Former Vice Mayor Gary Brown and high school science teacher William Franklin said, like many, they didn’t trust the police in their village.

"We are living in a sick place when we let guys like these become officers," Franklin said, before suing the department with Brown.

Both men received cash settlements after the suit and signed "non-disparagement" agreements promising not to "in any way criticize the village of Lincoln Heights" to anyone, including "the news media."

"Officer (Steven) Maddox, Officer (David) Smack and Officer (Phillip) Capps beat me while I had my handcuffs on,” Franklin said before filing the lawsuit.

Those officers were still on the force before the department was disbanded.

Maddox was once a Cincinnati police officer, but was fired in 2005 when he was convicted of sexual imposition for groping a woman while on duty.

Capps was fired by Lincoln Heights in 2001, and then rehired. After that,  he was written up for "a pattern of behavior" of flirting with female drivers, according to police documents. Officials said he also issued fake citations when the women didn't respond to "his flirtatious advances."

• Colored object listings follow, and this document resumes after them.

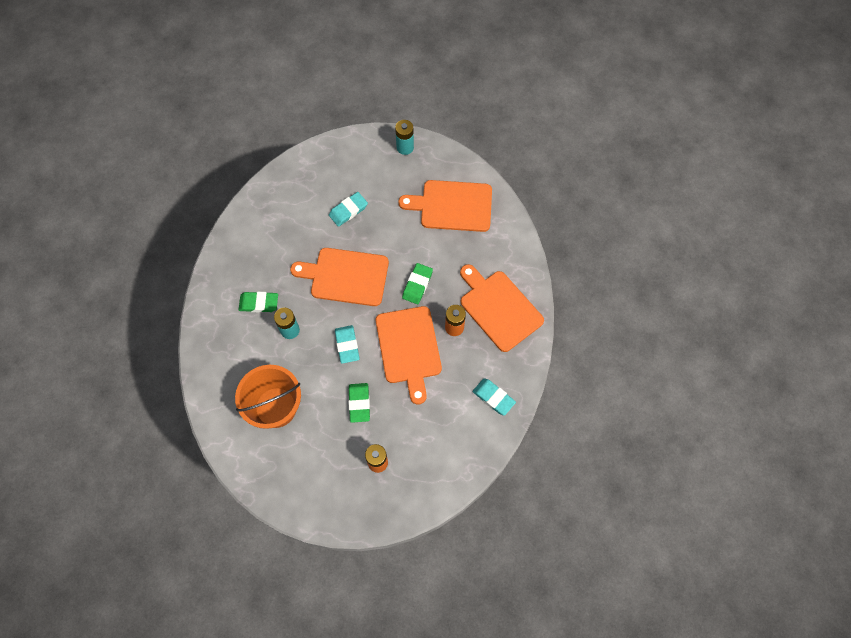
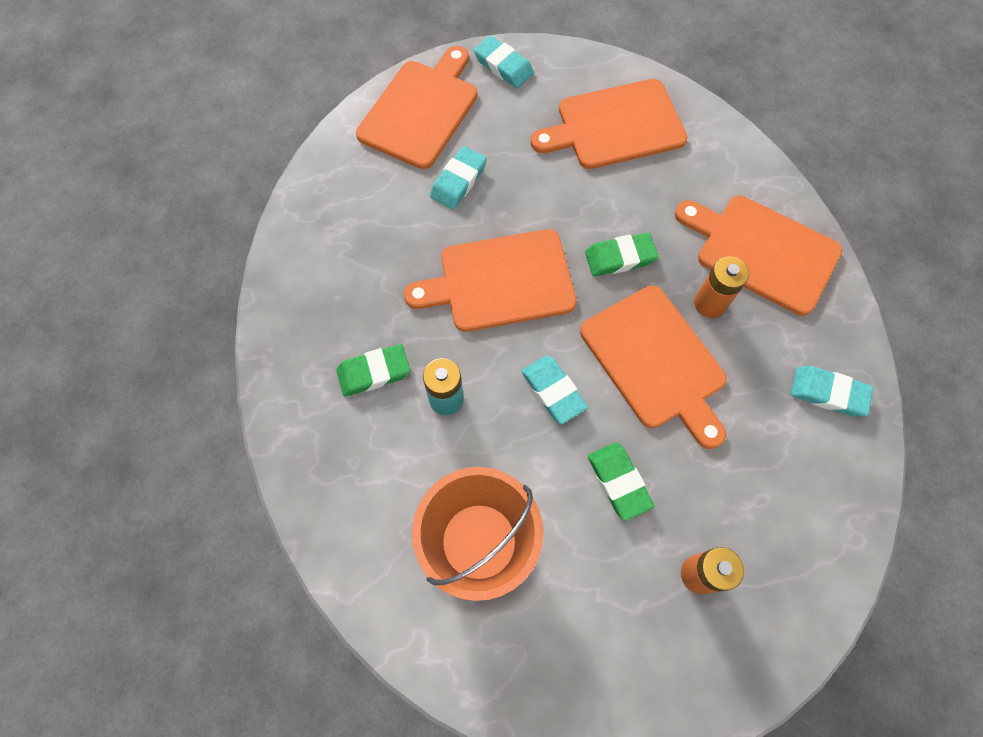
camera: 20 degrees left, 0 degrees up
(345, 160) = (421, 110): none -> orange cutting board
(405, 147) = (503, 66): turquoise battery -> turquoise eraser
(417, 285) = (620, 257): green eraser -> green eraser turned 75 degrees clockwise

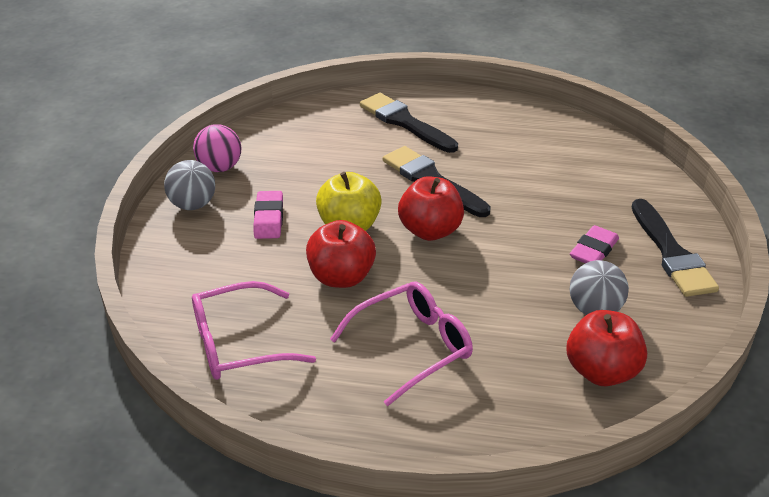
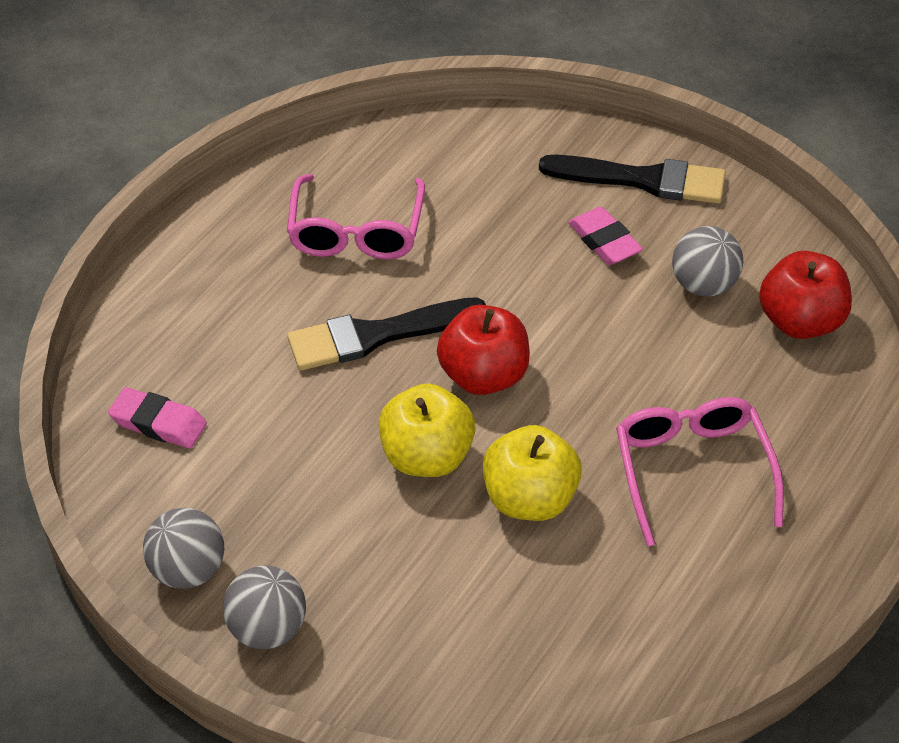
camera: 65 degrees left, 10 degrees up
(220, 167) = (189, 570): pink ball -> grey ball
(239, 343) = (608, 647): pink glasses -> pink glasses (356, 231)
(269, 219) = (359, 543): pink eraser -> pink eraser (158, 423)
(341, 277) = (530, 499): red apple -> yellow apple
(405, 122) = (216, 313): black brush -> none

Capps was required to quit five biker gangs, including the "Made Men" and the "Ground Assassins," after he showed up during a jury trial in uniform to support a fellow biker charged with a felony, an internal investigation stated.

Lincoln Heights resident Marcus Simpson joined a lawsuit against the village after he was arrested on charges that were later dismissed.

"Corruption – it's embedded in Lincoln Heights,” Simpson told WCPO in 2014. "They need a house cleaning. The only way to get rid of the cancer is to cut it out – all of it. You can't leave any of it, because it will fester and re-grow. What we have here is a cancer."

That “house cleaning” came in October just days after the I-Team’s report.